The Court also notes that general policy concerns support the application of the Guerro rule. One of the primary purposes for the statute of limitations as set forth in § 3282 is to protect individuals from having to defend themselves against stale evidence. Toussie v. United States, 397 U.S. 112, 114-15, 90 S.Ct. 858, 859-60, 25 L.Ed.2d 156 (1970). This concern has no application to the day the crime is committed, since it is not feasible for evidence to become stale before, or while, it is being created. Another purpose for limitations periods is to encourage law enforcement officials to promptly investigate suspected criminal activity. Id. at 115, 90 S.Ct. at 860. Interpreting the limitations period to commence one day earlier will not substantially advance this policy concern either.

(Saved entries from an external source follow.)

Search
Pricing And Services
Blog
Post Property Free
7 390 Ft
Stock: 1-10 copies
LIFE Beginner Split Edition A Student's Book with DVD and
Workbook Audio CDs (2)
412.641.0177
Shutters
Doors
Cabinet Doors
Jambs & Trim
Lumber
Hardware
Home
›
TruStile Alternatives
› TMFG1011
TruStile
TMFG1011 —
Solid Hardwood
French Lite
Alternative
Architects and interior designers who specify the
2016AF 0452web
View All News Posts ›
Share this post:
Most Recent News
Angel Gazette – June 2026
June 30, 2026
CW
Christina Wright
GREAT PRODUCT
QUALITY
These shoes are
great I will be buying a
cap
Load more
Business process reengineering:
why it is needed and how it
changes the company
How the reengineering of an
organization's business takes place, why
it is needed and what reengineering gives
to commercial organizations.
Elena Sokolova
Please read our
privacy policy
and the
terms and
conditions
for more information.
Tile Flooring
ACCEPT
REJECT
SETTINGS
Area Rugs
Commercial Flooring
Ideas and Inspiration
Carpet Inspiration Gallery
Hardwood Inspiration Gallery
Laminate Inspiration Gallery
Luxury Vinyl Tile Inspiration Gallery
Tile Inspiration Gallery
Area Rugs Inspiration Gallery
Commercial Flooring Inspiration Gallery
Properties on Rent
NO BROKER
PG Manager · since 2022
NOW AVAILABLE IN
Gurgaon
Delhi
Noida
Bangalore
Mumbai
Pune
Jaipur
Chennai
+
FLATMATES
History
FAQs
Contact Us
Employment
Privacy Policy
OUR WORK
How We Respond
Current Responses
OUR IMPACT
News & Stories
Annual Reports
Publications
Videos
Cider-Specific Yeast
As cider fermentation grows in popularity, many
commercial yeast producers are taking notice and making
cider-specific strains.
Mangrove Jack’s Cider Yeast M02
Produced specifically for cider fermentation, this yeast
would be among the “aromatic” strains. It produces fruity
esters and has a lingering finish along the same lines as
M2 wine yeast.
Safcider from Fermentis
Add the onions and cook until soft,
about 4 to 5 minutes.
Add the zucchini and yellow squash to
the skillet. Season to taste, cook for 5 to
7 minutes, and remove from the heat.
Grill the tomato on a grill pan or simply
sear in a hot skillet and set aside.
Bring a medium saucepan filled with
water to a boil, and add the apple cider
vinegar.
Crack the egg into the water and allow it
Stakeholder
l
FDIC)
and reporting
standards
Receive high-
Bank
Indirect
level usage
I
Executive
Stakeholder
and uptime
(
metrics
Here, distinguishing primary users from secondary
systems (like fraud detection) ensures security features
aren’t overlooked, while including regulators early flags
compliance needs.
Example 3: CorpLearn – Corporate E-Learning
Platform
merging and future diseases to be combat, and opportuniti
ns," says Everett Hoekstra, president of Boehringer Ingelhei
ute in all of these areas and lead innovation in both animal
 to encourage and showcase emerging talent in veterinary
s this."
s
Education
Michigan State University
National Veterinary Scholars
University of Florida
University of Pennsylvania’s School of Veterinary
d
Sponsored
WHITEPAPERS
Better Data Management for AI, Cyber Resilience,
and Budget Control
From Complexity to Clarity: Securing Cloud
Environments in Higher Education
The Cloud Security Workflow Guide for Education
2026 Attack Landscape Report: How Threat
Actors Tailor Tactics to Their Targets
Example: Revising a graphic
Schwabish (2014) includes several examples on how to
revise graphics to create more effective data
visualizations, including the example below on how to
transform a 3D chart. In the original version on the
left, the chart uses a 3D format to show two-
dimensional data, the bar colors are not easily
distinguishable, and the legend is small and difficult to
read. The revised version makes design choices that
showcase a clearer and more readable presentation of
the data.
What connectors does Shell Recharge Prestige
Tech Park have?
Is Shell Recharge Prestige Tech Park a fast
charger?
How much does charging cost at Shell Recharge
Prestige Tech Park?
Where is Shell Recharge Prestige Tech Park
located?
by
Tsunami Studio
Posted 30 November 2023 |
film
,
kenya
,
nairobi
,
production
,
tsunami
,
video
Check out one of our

Finally, the government also argues that the defendant's false representations were not completed until November 19, 1985, when Citicorp Acceptance Company, Inc. requested and received information based upon the defendant's falsely represented Social Security number. The government maintains that the crime was not completed until the bank, as innocent agent, used the defendant's false information to obtain other misleading information on the defendant, said information arriving on November 19, 1985. Since the Court has found that the November 16, 1990 indictment was timely, this point is now moot. However, we note that the elements necessary to establish a violation of Title 42, United States Code, Section 408(g)(2) are that the defendant: (1) for any purpose, (2) with intent to deceive, (3) represents a particular Social Security number to be his, (4) which representation is false. See United States v. Doe, 878 F.2d 1546, 1553 (1st Cir.1989). There is nothing in § 408(g)(2) that indicates Congress intended to make a violation of that statute a continuing offense. See Toussie, 397 U.S. at 122-24, 90 S.Ct. at 864-65. When the false representation is made the offense is complete. Therefore, the Court finds no merit in the government's argument that the offense continued through November 19, 1985, because the bank later obtained other false information in the course of using the false information provided by the defendant.
Accordingly,
IT IS ORDERED that the defendant's motion to dismiss Count VII of the indictment due to violations of Title 18, United States Code, Section 3282 is DENIED.
IT IS FURTHER ORDERED that the hearing set in this matter for June 19,1991 is CANCELED.
. 18 U.S.C. § 3282 states:
Except as otherwise expressly provided by law, no person shall be prosecuted, tried, or punished for any offense, not capital, unless the indictment is found or the information is instituted within five years next after such offense shall have been committed.
. The same situation occurred in United States v. Parker, 586 F.2d 422 (5th Cir.1978), cert. denied, 441 U.S. 962, 99 S.Ct. 2408, 60 L.Ed.2d 1067 (1979), a case in which the last overt act alleged to support the conspiracy occurred on April 16, 1971. In Parker, the court found that the indictment filed on April 15, 1976, was timely since it was filed "a matter of a few hours before the applicable statute of limitations ran." However, the Parker court did not address the present issue, namely, whether an indictment returned on April 16, 1976, would have been timely.